Demonstrate comparable performance of MoBY trained Swin-T in a number of computer vision tasks
The Swin-T trained with MoBY is compared with DeiT-S and other training schemes (Supervised, MoCo v3, DINO). Linear mapping classification performance on ImageNet-1k to evaluate the learnt representation is first demonstrated. Comparative experiment of the MoBY trained Swin-T The results suggest that MoBY achieves slightly better performance than MoCo v3 and DINO without multi-crop. The authors also note that MoBY does not rely on heavy tricks, such as fixed patch embedding, batch norm before MLP, asymmetric/warmed-up temperature, fixing of last layer weights, etc.

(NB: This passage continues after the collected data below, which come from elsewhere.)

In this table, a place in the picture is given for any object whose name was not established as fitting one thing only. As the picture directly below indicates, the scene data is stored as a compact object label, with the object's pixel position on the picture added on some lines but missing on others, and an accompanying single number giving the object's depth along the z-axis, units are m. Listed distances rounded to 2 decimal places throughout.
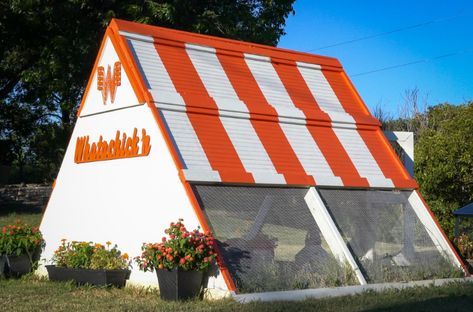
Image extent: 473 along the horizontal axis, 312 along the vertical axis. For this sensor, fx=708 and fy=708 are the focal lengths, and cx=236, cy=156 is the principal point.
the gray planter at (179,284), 8.74
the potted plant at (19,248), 11.58
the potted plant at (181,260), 8.70
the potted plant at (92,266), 10.05
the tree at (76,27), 22.16
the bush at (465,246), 14.95
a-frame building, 9.80
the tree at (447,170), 19.61
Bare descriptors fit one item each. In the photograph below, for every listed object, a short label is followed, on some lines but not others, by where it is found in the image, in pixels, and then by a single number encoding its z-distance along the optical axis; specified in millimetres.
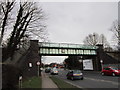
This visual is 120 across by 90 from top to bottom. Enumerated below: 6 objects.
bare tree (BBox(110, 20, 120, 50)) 38781
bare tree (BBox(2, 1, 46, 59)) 15830
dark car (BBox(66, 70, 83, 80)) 21188
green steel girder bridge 39938
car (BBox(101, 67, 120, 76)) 24467
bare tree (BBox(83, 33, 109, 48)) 62634
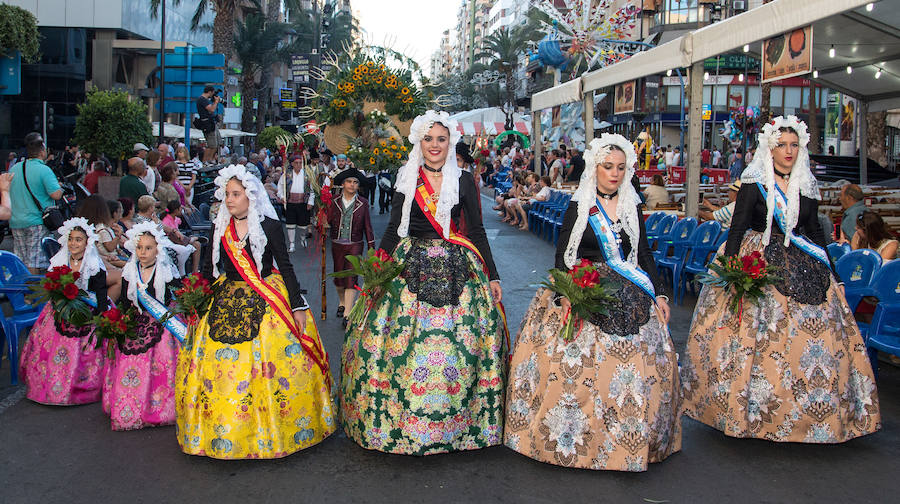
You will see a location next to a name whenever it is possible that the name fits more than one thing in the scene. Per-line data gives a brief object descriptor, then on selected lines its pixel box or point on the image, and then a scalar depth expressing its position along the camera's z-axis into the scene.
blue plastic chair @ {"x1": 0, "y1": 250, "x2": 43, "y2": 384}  7.33
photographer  16.59
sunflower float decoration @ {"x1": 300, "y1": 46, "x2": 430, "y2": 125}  7.97
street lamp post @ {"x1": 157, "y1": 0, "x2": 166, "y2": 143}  19.55
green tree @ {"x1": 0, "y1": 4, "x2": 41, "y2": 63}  20.25
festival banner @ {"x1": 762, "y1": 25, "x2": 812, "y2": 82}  9.59
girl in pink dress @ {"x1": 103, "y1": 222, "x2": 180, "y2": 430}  6.08
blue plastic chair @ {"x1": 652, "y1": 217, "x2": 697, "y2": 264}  11.30
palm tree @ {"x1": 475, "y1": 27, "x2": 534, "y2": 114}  69.25
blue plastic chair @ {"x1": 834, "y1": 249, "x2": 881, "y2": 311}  7.11
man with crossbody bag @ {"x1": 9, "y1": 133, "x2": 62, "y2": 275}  10.00
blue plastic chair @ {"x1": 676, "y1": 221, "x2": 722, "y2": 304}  10.73
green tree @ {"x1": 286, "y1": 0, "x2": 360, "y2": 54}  52.22
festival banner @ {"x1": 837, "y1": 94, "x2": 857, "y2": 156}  28.94
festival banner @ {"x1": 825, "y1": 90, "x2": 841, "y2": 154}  38.31
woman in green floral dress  5.20
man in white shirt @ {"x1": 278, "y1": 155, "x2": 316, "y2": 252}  16.09
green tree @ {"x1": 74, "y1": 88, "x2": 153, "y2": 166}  17.67
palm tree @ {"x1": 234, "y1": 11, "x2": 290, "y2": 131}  44.84
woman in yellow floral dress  5.20
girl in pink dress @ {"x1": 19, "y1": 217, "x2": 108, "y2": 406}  6.69
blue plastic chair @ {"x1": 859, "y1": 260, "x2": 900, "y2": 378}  6.68
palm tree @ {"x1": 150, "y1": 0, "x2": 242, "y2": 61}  29.77
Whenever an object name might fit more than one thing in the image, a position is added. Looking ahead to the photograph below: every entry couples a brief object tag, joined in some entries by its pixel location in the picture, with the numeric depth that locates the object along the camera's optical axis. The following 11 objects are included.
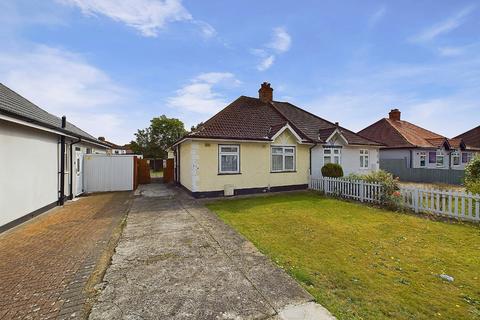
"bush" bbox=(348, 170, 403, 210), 9.68
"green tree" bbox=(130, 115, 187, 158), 39.06
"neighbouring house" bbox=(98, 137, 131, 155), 42.02
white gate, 14.30
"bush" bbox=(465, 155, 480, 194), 12.09
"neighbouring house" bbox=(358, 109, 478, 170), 22.25
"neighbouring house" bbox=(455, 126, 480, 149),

Transferring the learnt representation to downstream tasks are further experimented. Downstream object detection and instance segmentation are tested with the COCO dataset. The MoBY learnt representation are capable of performing similarly well on the object detection and instance segmentation tasks when compared to supervised training. Object detection and instance segmentation results on COCO dataset Semantic segmentation on the ADE20K dataset also indicate similar, but slightly worse performance of MoBY trained Swin-T when compared to supervised traning results. Semantic segmentation result on ADE20K dataset
Ablation study results are referred to the original paper.